Per il Centro Palestinese per la Difesa dei Detenuti, sono almeno 423 i minorenni palestinesi detenuti nelle carceri israeliane, “in condizioni difficili, dal punto di vista fisico e psicologico”. Secondo il centro, 231 dei ragazzi incarcerati ha subito un processo mentre 182 sono ancora in stato di detenzione preventiva. Di questi, dieci sono soggetti a detenzione amministrativa senza che venga formulata contro di loro alcuna accusa, senza processo, senza possibilità  di difendersi, per un periodo di sei mesi che può essere prorogato a discrezione delle autorità  militari. Il rapporto denuncia “le continue pressioni psicologiche e in alcuni casi molestie fisiche” che i giovani subiscono da parte delle guardie carcerarie – non esistendo allo stato attuale procedure differenziate per il trattamento dei minori, durante la cattura, negli interrogatori e nella detenzione – senza che nessuna autorità  si preoccupi di sanzionare i comportamenti criminosi e lesivi dei diritti umani dei prigionieri. Secondo il documento, inoltre, ”in una cella di quattro metri quadrati sono stipati in media otto o dieci minori palestinesi”.

Non che la situazione degli adulti sia migliore. Il 12 luglio scorso, tra gli applausi dei partecipanti alla Israeli presidential conference, il primo ministro israeliano Benjamin Netaniahu ha annunciato che le condizioni, già  eccezionalmente dure cui sono sottoposti i prigionieri palestinesi saranno rese ancora più rigide. ”La festa è finita, ha detto.
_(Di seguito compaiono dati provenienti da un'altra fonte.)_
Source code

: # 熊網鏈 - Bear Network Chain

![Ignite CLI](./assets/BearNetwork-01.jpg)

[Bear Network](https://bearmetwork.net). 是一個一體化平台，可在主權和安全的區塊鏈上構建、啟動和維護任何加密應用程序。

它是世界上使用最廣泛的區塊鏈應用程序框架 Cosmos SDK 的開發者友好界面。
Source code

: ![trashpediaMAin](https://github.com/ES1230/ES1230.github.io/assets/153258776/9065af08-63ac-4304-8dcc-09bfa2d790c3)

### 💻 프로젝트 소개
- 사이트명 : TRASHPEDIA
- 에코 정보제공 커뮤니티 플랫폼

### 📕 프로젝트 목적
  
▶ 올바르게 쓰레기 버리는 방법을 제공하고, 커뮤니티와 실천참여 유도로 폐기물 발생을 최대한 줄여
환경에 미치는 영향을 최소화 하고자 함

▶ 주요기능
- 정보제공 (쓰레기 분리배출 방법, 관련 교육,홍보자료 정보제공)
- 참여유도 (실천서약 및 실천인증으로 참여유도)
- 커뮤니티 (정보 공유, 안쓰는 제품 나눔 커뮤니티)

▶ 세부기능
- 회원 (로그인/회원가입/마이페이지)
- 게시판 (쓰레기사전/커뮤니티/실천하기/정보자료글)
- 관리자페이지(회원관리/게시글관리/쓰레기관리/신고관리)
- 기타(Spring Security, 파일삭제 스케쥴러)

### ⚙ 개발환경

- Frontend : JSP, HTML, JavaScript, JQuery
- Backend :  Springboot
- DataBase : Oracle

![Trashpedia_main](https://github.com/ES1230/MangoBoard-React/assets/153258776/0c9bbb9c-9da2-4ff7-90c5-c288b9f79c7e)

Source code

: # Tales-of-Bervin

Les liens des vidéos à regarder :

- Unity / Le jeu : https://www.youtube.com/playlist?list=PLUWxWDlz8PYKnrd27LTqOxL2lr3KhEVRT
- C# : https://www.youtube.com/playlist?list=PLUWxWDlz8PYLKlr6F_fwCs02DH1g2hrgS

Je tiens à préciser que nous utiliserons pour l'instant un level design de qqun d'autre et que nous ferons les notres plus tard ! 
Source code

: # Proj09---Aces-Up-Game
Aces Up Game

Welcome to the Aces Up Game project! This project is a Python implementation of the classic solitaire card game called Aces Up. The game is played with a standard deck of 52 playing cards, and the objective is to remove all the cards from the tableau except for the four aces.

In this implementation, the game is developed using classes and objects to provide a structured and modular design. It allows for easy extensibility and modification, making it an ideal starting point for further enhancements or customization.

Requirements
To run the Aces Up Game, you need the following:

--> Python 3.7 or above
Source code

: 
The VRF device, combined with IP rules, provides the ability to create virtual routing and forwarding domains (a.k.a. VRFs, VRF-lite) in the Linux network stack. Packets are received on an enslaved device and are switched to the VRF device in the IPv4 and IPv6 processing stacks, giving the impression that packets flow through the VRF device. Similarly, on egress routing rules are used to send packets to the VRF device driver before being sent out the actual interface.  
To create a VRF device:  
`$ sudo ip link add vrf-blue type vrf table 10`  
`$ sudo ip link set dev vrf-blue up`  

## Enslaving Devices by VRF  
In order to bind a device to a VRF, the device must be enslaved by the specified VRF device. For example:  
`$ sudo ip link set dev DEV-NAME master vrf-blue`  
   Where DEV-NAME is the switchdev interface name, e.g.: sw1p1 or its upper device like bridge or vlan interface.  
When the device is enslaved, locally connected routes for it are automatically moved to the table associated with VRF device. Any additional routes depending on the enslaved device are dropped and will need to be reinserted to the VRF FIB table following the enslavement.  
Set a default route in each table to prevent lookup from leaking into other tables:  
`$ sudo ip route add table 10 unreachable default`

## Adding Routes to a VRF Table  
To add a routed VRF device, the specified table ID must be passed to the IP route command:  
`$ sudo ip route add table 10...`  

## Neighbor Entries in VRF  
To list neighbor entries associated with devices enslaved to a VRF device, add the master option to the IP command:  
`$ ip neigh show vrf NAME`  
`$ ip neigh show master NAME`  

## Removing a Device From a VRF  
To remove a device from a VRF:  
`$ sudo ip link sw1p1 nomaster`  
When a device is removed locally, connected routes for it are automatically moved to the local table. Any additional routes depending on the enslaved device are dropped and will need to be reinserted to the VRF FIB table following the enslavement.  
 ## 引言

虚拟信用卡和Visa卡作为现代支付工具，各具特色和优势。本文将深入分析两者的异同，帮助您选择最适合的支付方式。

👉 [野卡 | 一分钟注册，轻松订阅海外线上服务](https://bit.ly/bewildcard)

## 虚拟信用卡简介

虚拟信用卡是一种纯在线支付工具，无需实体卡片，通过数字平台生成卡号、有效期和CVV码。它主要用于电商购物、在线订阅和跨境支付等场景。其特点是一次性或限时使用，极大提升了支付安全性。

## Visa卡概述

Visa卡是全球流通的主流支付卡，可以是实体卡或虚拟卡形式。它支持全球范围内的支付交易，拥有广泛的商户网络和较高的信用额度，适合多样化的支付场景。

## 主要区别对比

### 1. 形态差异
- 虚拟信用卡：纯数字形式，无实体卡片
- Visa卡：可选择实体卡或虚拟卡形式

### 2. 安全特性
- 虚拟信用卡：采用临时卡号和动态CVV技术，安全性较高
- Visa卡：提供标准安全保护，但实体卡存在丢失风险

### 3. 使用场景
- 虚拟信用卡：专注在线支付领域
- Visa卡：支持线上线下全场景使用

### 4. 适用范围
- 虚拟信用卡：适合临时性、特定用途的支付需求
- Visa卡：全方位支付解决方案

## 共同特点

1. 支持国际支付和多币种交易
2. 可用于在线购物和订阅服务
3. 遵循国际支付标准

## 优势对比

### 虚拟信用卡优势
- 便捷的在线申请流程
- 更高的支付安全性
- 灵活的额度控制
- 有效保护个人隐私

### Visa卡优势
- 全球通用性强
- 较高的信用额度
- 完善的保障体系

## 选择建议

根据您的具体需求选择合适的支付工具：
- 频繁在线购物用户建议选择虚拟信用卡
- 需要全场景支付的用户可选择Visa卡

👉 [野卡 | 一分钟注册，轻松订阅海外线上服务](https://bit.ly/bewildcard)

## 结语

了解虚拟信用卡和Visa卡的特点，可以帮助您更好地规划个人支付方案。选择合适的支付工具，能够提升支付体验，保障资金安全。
Non ci saranno più maestri e dottori del terrore”, ha dichiarato. Oggi ci sono circa 5.400 detenuti palestinesi nelle prigioni israeliane, che nel corso degli anni ne hanno purtroppo ospitati centinaia di migliaia di altri. Solo una minoranza di loro sono stati condannati per omicidio.

Poco tempo fa un rapporto pubblicato da B’Tselem e dal Centro Hamoked per la difesa dell’individuo, ha rivelato le sconvolgenti condizioni in cui si vive nel centro di detenzione dei servizi di sicurezza israeliani di Petah Tikva.
I detenuti del carcere di sicurezza dello Shin Bet, il servizio segreto militare israeliano, sono tenuti in isolamento in celle delle dimensioni di un materasso, in condizioni igieniche insopportabili, con la luce sempre accesa e continuamente privati del sonno. Dati pesanti come pietre, per una democrazia.